Les représentants permanents du Groupe Afrique auprès de la FAO ont raison de reconnaître la gestion de l’eau comme un enjeu important pour l’Afrique: en Afrique, seulement 6 pour cent des ressources en eau douce disponibles sont stockées derrière des barrages, ce qui expose le continent aux aléas du changement climatique et à des périodes de pénuries d’eau physiques. La 2e édition du Forum international du Cadre mondial contre la pénurie d’eau dans l’agriculture (WASAG) qui a été organisée à Praia (Cabo Verde), a bénéficié de la participation de pays africains, ainsi que de l’Union africaine et du Comité permanent inter-États de lutte contre la sécheresse dans le Sahel (CILSS). L’Union africaine, partenaire actif du WASAG, participe à ses groupes de travail sur l’eau et la nutrition et sur l’utilisation durable de l’eau dans l’agriculture. Elle a demandé au WASAG de faciliter la formation concernant les lignes directrices relatives aux systèmes d’irrigation sous pression, pour répondre au besoin croissant d’irrigation complémentaire en Afrique. Le CILSS, reconnaissant l’importance de la problématique de la pénurie d’eau, s’est par ailleurs engagé (par l’intermédiaire de son Secrétaire Exécutif, M. Abdoulaye Mahamadou) à organiser les futures manifestations du WASAG, en coopération avec le Gouvernement de Cabo Verde, et à participer aux efforts de recherche collaborative de solutions susceptibles de contribuer au mandat du CILSS.  

On notera l’adoption par le Forum de l’Appel à l’action de Praia, par lequel tous les pays membres sont invités à devenir partenaires du WASAG. 

6. Quels sont les objectifs du WASAG? 

La vision du WASAG est celle d’un monde où les systèmes alimentaires sont sûrs et résilients face à la pénurie d’eau, qui ne fait que croître, dans le contexte du changement climatique. Le WASAG a pour vocation d’aider à obtenir des avancées mesurables et significatives s’agissant d’améliorer les systèmes agricoles et de les adapter aux conditions imposées par la pénurie d’eau et le changement climatique, en s’appuyant à la fois sur le savoir-faire et les ressources des partenaires. Ses objectifs sont d’œuvrer d’urgence aux actions ci-après, qui revêtent une importance et une pertinence considérables aux niveaux international et national: 

  • promouvoir le caractère prioritaire de la question de la pénurie d’eau au sein des politiques; 
  • coopérer à l’élaboration de programmes de travail; 
  • partager et diffuser les connaissances et l’expérience;  
  • mettre au point des solutions nouvelles et améliorées;  
  • promouvoir une gestion des ressources en eau durable et intégrée; 
  • renforcer les capacités des partenaires, des pays et des autres parties prenantes; 
  • contribuer à la cohérence des systèmes de suivi.  
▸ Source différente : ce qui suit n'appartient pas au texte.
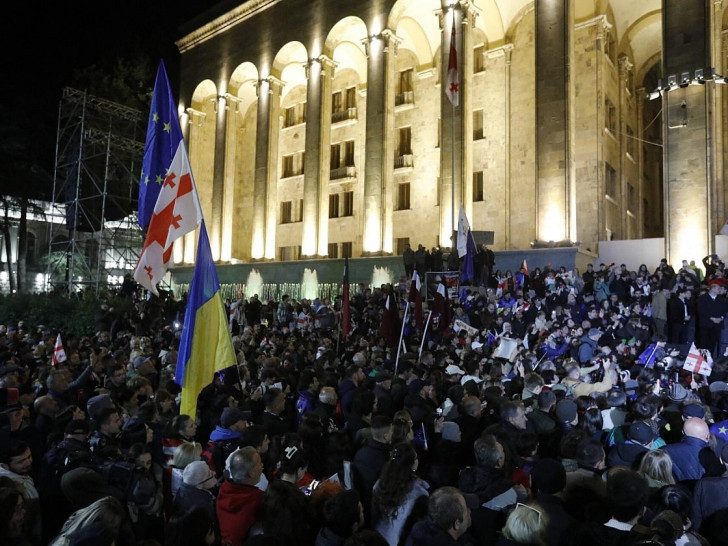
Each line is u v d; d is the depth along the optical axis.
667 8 24.88
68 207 40.09
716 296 15.54
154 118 9.53
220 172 44.50
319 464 6.34
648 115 41.03
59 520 5.44
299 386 9.10
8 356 12.15
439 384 10.11
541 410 7.46
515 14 35.38
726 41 30.56
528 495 5.23
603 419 7.80
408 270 27.23
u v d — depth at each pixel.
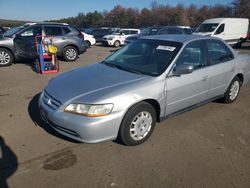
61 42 10.72
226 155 3.55
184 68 3.91
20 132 4.03
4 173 3.04
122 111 3.37
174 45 4.32
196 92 4.46
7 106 5.16
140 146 3.71
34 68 9.24
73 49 11.11
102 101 3.26
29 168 3.14
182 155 3.51
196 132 4.21
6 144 3.66
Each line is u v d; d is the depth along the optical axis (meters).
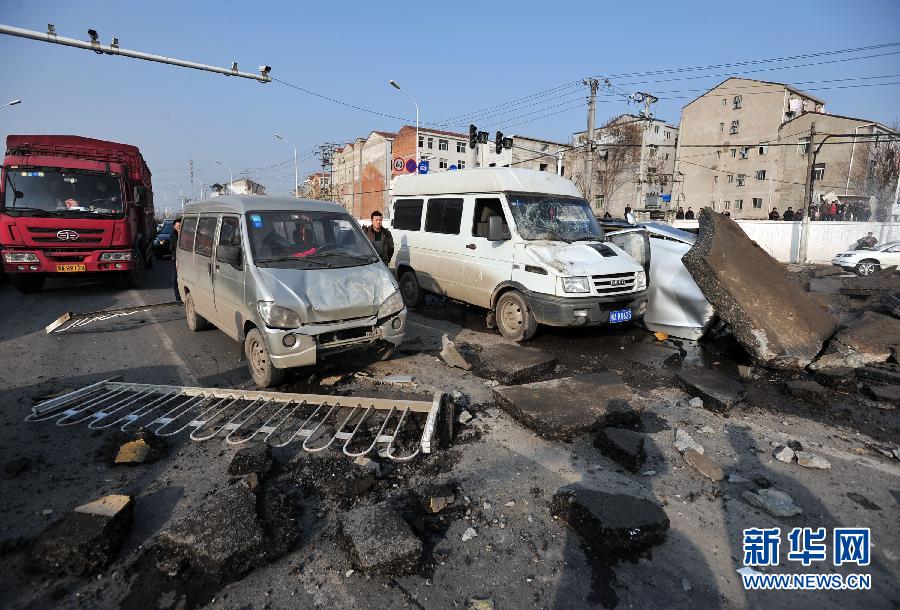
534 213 7.20
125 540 2.79
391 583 2.51
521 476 3.48
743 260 5.99
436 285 8.51
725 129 47.12
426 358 6.17
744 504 3.21
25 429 4.20
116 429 4.20
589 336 7.43
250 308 4.95
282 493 3.20
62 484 3.36
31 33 12.18
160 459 3.71
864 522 3.03
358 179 63.91
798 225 24.25
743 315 5.59
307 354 4.76
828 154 40.44
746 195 45.91
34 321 8.33
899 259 17.03
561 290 6.29
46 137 13.45
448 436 3.97
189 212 7.33
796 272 18.48
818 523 3.02
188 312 7.55
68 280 13.23
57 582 2.50
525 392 4.65
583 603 2.40
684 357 6.42
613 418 4.21
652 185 51.50
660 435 4.15
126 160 14.20
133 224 11.38
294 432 4.12
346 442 3.85
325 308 4.86
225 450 3.85
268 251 5.25
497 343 6.90
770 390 5.22
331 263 5.34
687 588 2.50
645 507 2.90
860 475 3.55
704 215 6.61
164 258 20.81
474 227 7.68
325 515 3.06
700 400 4.82
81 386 5.21
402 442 3.95
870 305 10.27
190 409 4.57
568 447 3.90
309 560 2.67
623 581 2.54
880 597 2.46
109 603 2.37
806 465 3.65
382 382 5.20
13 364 5.96
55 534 2.62
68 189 10.41
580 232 7.31
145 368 5.82
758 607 2.40
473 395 4.96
Les travaux du WASAG contribuent directement au Programme de développement durable à l’horizon 2030 et aux objectifs de développement durable (ODD), ainsi qu’à l’Accord de Paris sur le climat. 

7. Estimez-vous que le WASAG a réussi à remplir ses objectifs cette année? Quelles solutions concrètes ont été proposées lors de son Forum? 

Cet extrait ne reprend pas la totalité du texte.